• _Required work_
Turn everything in the data from the line containing "Could you add" down to the line containing "0.004399, 0.821785, 0.280365]]", both included, into a numbered list with blank lines skipped. Leave the pictures out.

• _Material provided_
*** Begin section ***
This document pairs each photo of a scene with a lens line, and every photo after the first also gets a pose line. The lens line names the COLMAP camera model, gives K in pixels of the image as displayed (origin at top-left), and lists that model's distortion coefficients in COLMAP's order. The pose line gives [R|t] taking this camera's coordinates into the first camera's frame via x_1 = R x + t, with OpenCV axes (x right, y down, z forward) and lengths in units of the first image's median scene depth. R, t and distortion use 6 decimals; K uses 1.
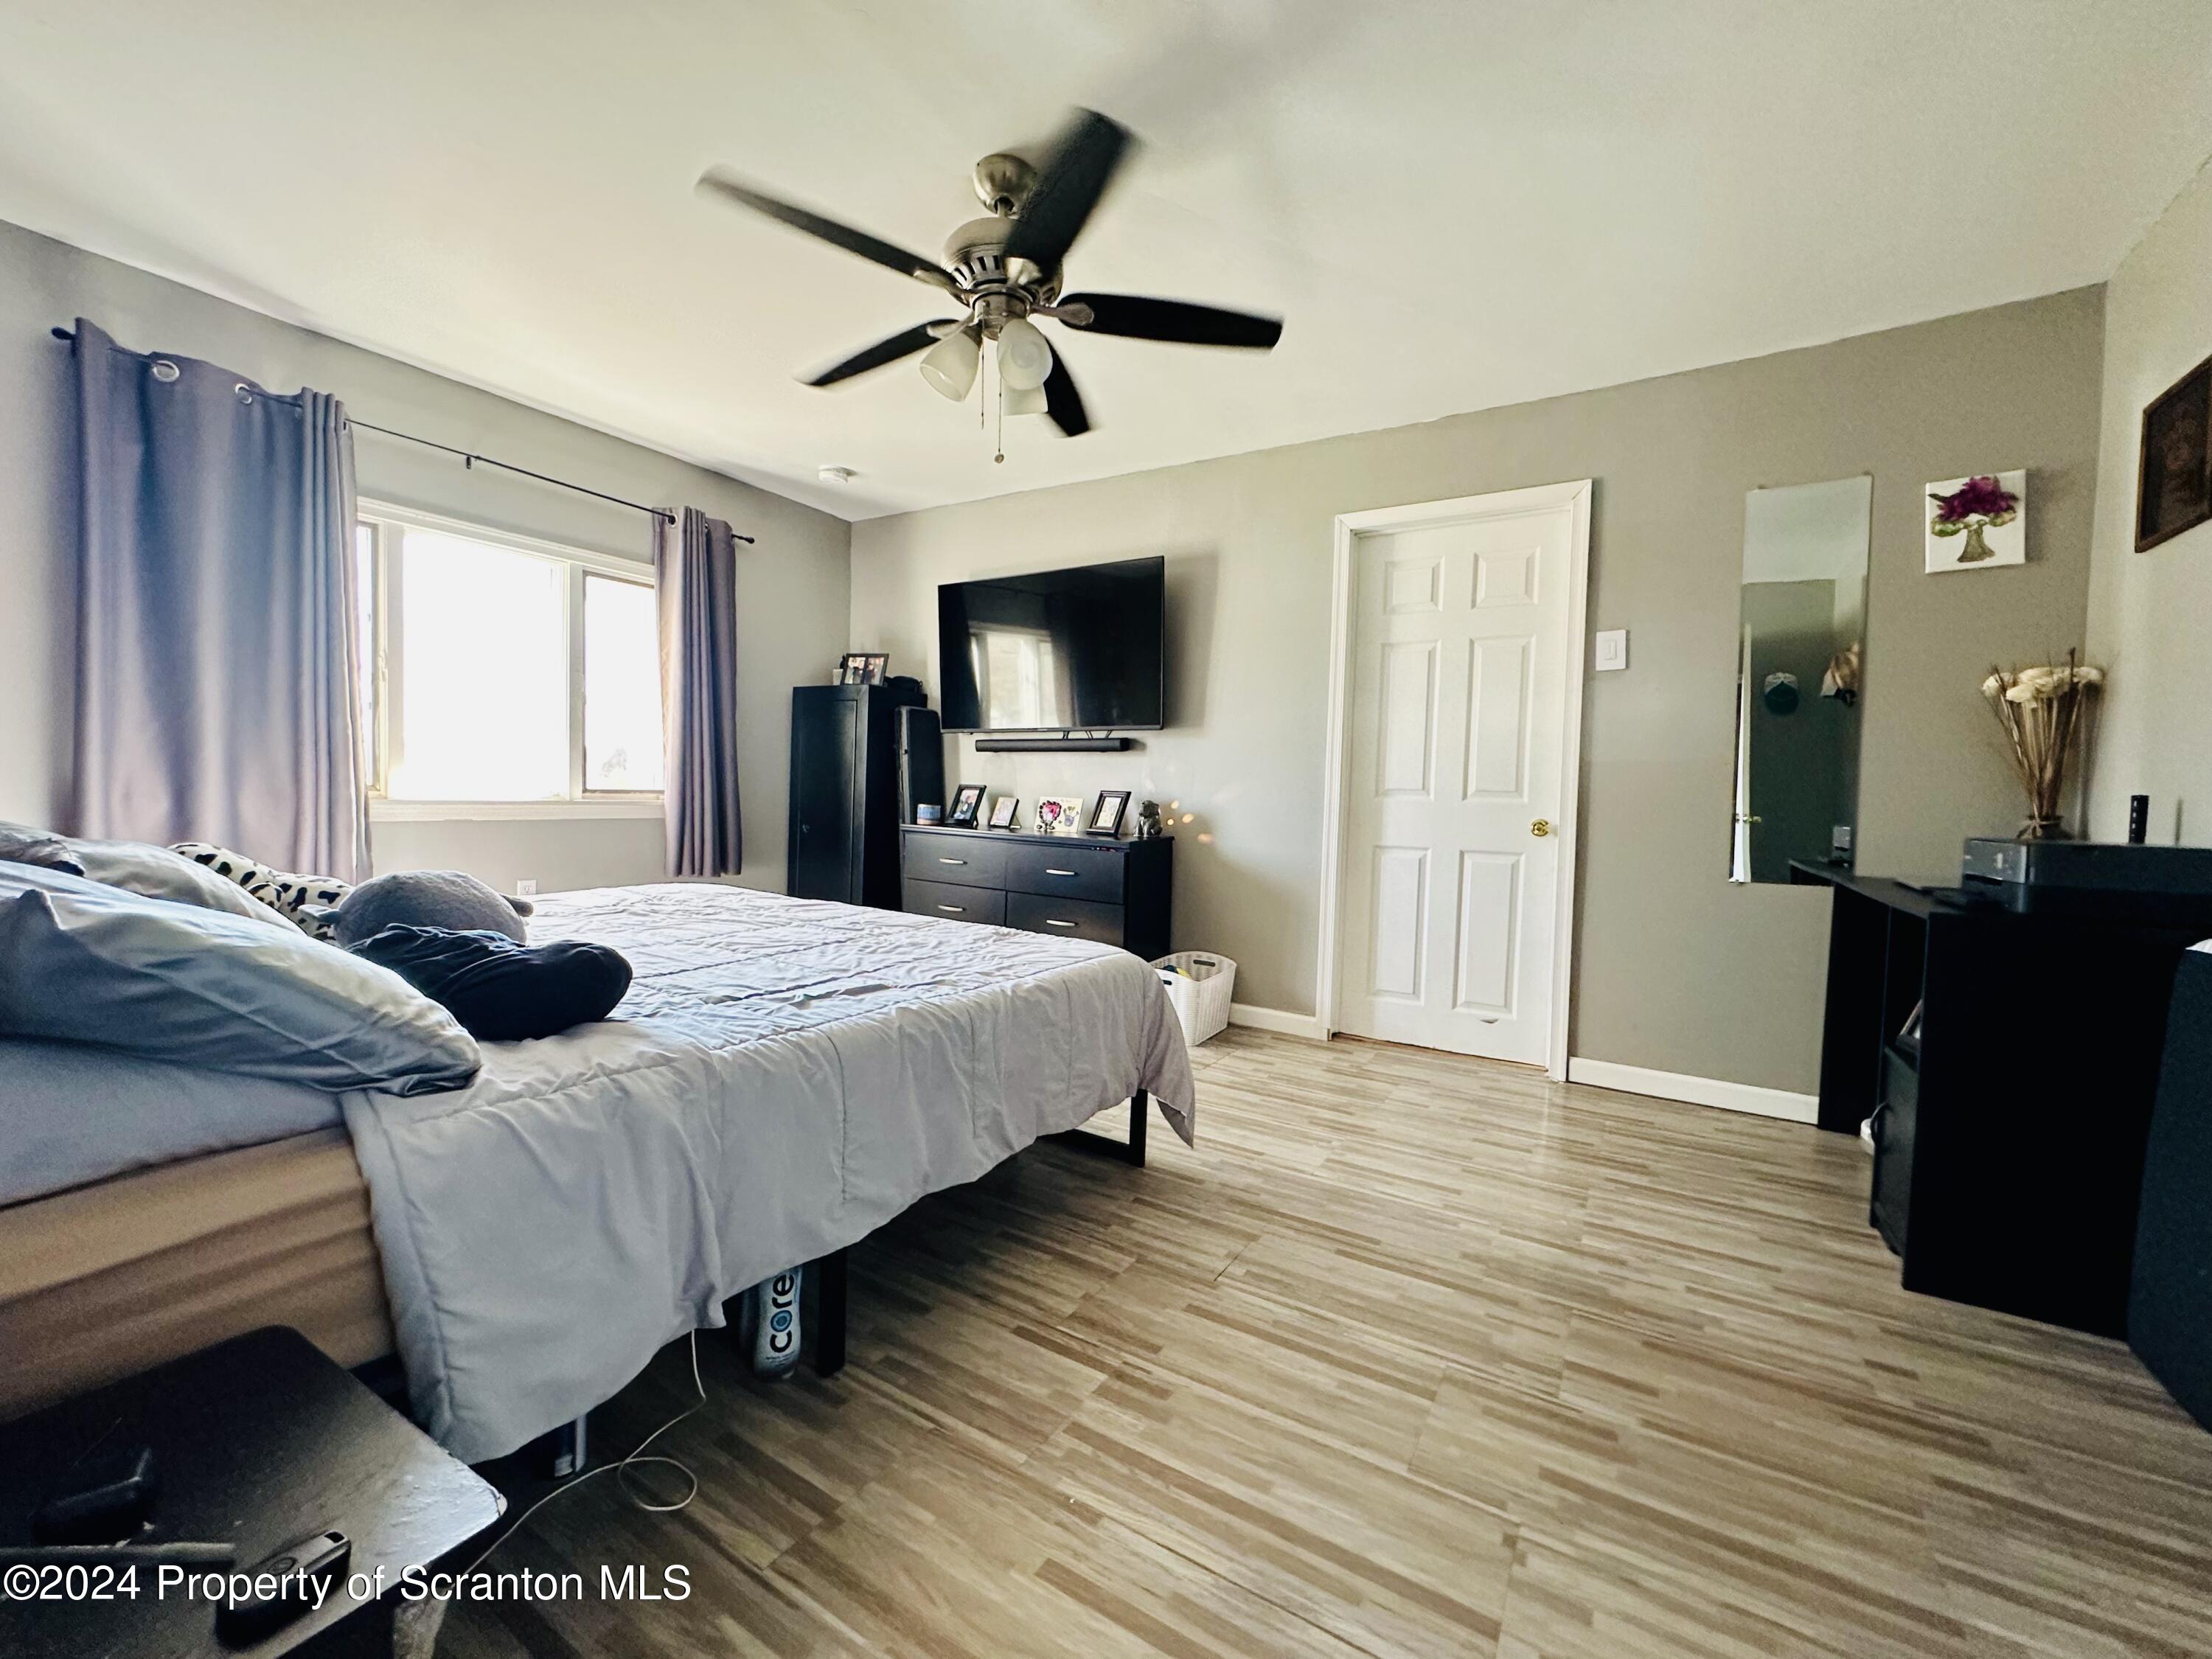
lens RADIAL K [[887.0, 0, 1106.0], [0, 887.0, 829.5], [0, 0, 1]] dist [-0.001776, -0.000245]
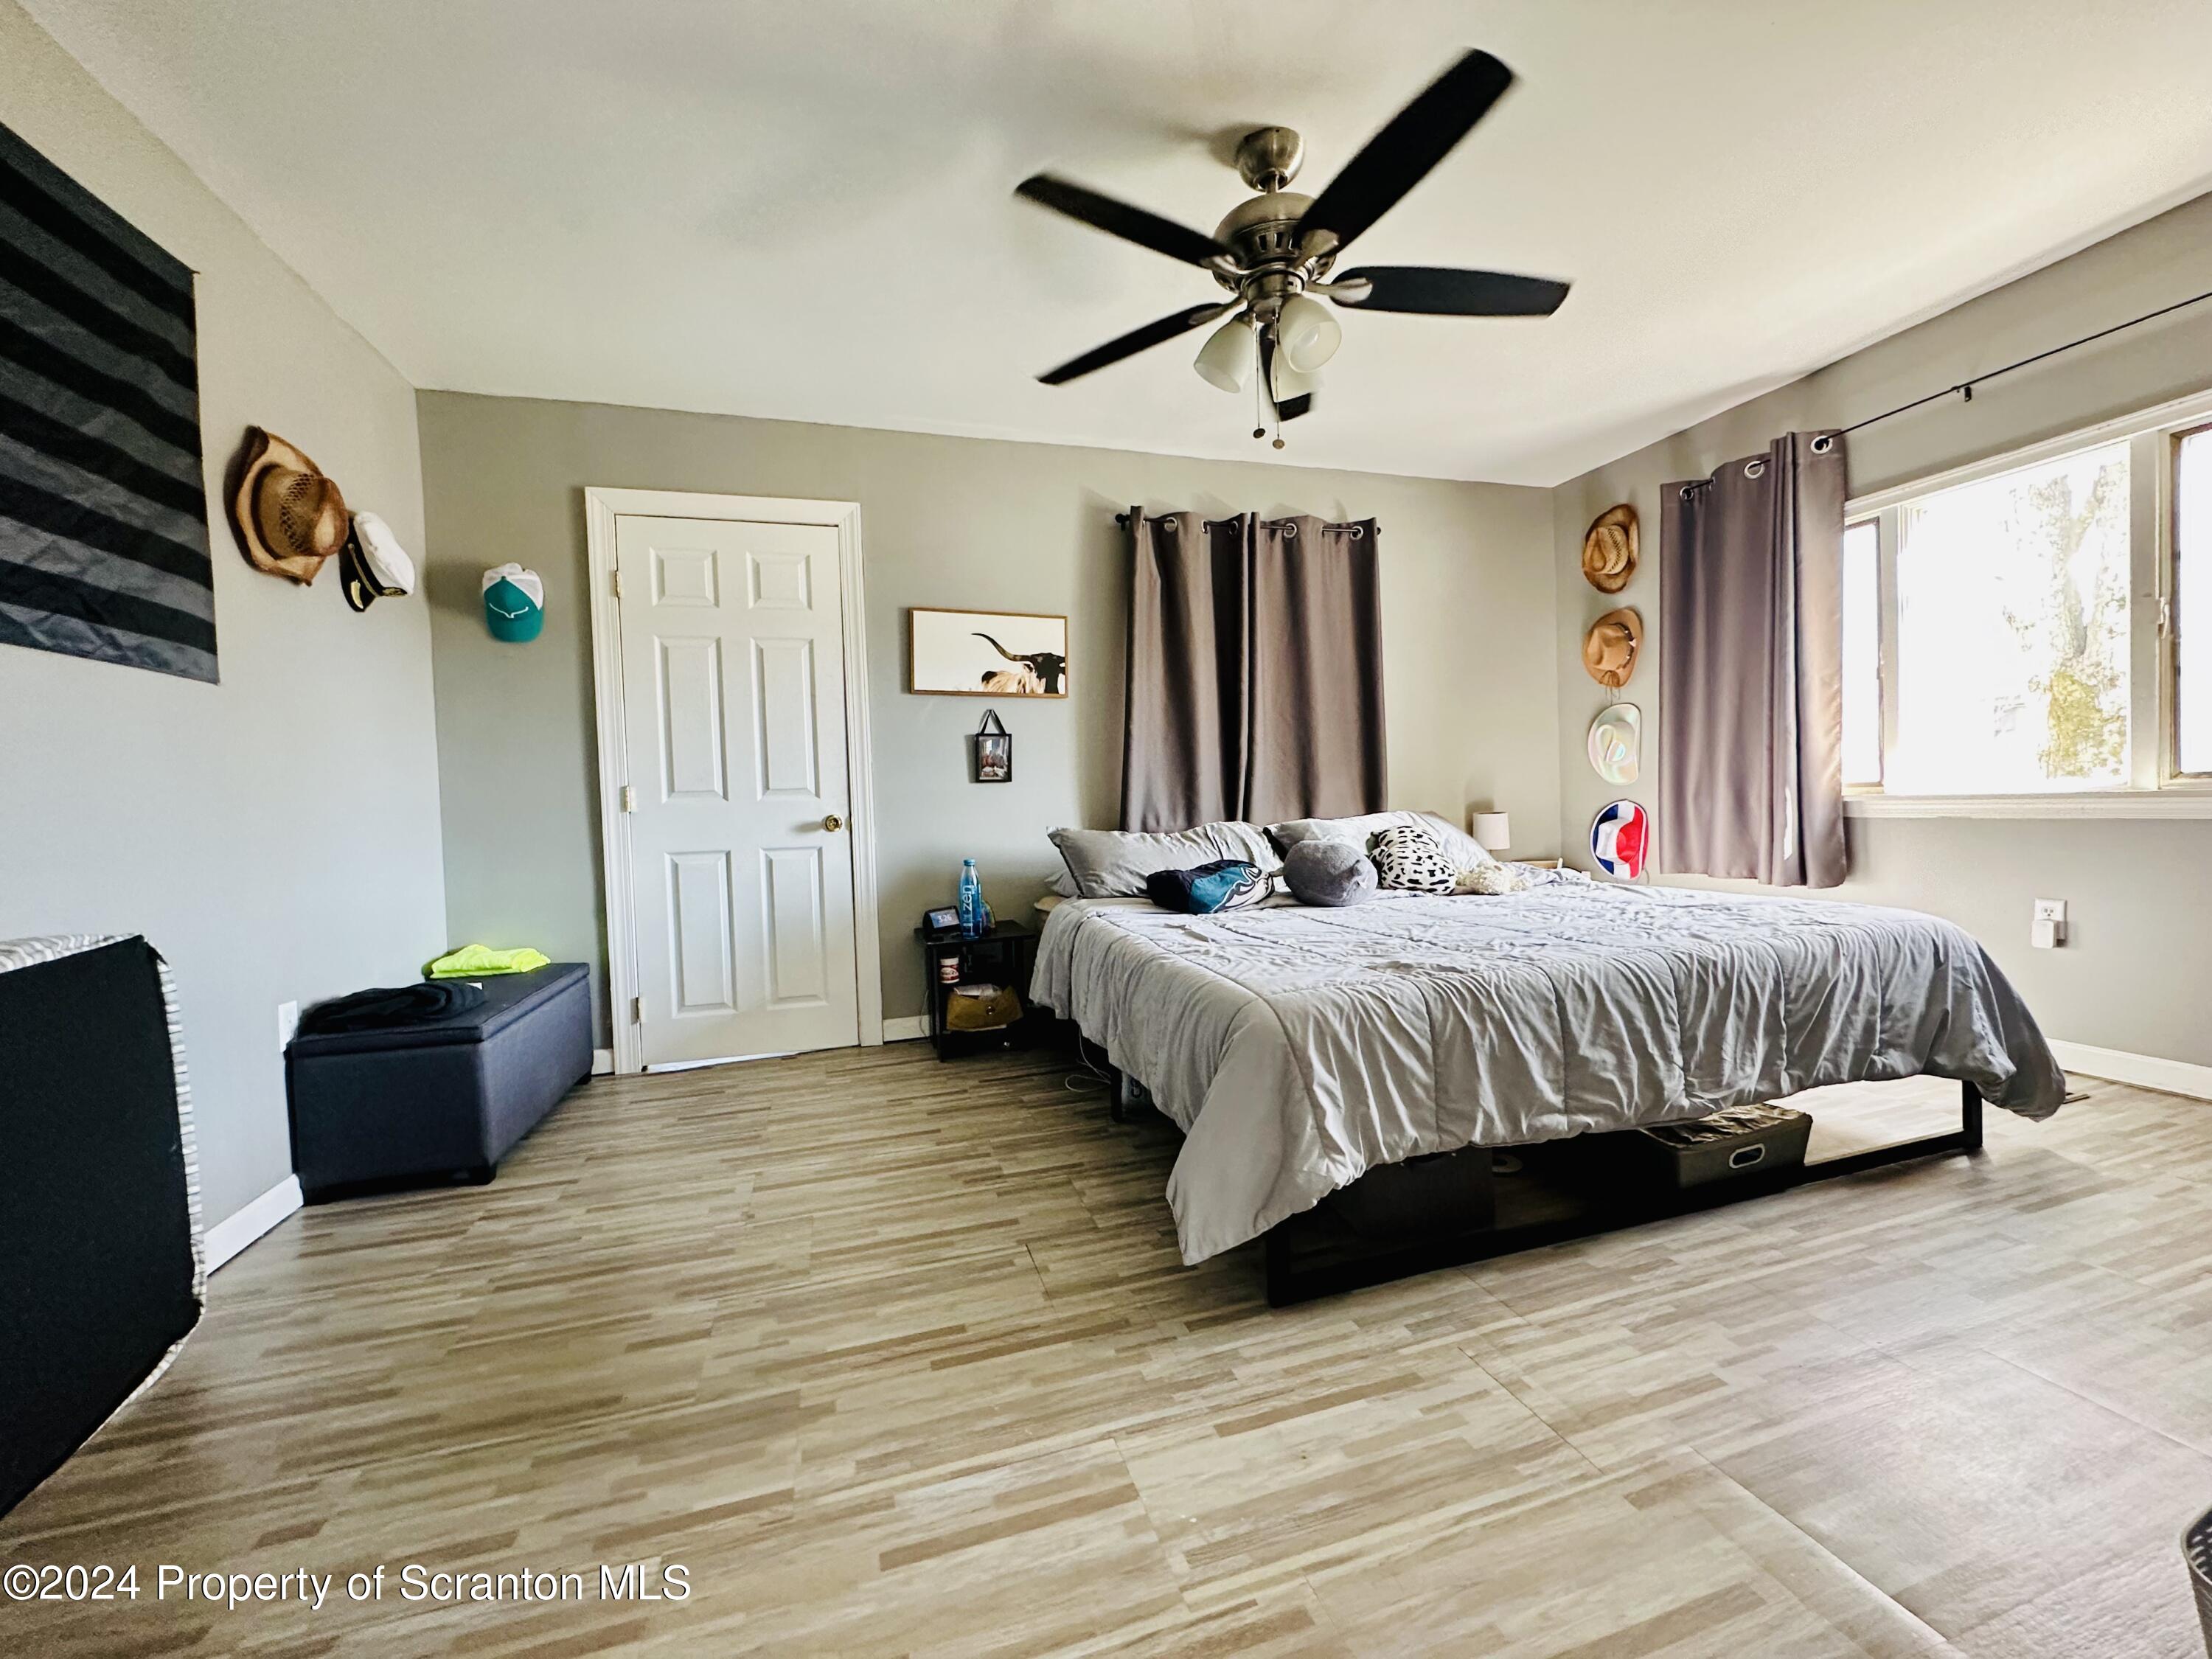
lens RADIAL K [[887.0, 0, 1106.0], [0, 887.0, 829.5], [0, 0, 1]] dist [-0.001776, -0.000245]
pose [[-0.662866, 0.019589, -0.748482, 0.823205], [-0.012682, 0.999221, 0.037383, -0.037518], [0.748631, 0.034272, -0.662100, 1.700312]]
*** End section ***
*** Begin section ***
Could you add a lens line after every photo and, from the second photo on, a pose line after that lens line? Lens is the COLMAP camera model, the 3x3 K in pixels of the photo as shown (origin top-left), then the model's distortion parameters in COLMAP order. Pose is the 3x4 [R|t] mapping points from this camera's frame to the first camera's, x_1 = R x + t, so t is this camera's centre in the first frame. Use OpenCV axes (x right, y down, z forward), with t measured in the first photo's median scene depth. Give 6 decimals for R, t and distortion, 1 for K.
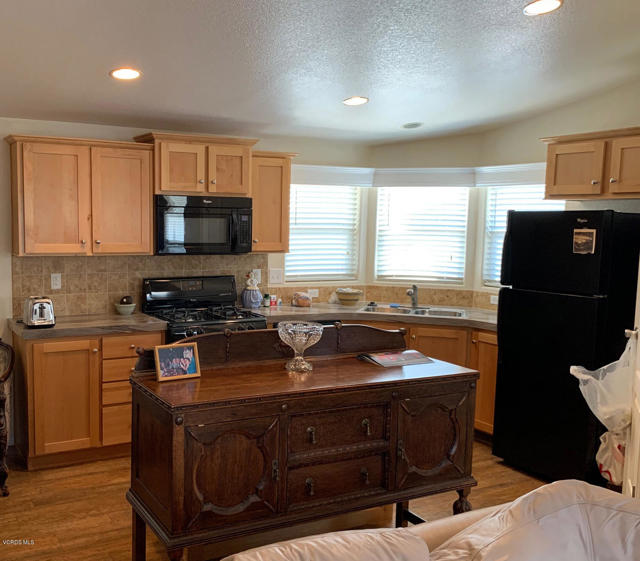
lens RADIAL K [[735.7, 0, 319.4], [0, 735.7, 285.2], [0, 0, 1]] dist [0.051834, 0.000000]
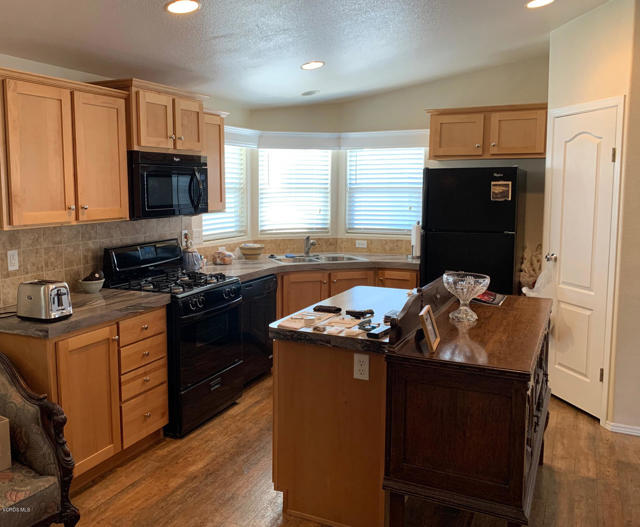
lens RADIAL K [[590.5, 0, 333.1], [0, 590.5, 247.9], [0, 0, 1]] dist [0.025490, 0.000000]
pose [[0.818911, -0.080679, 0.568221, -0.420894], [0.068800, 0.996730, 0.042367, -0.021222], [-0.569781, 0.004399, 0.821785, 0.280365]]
*** End section ***
• _Reply to the task_
1. Could you add a lens line after every photo and, from the second photo on, a pose line after that lens line? Lens is the COLMAP camera model, the 3x3 K in pixels of the photo as shown (origin top-left), then the model's distortion parameters in COLMAP order. Pose is the 3x4 [R|t] mapping points from this camera's frame to the first camera's, x_1 = R x + t, so t is this camera's centre in the first frame. Use OpenCV axes (x right, y down, z forward), with t measured in the first photo's median scene depth. Give 6 decimals for R, t and distortion, 1 for K.
2. lens RADIAL K [[735.7, 0, 319.4], [0, 735.7, 285.2], [0, 0, 1]] dist [0.051834, 0.000000]
3. lens RADIAL K [[590.5, 0, 333.1], [0, 590.5, 247.9], [0, 0, 1]] dist [0.025490, 0.000000]
4. pose [[0.818911, -0.080679, 0.568221, -0.420894], [0.068800, 0.996730, 0.042367, -0.021222], [-0.569781, 0.004399, 0.821785, 0.280365]]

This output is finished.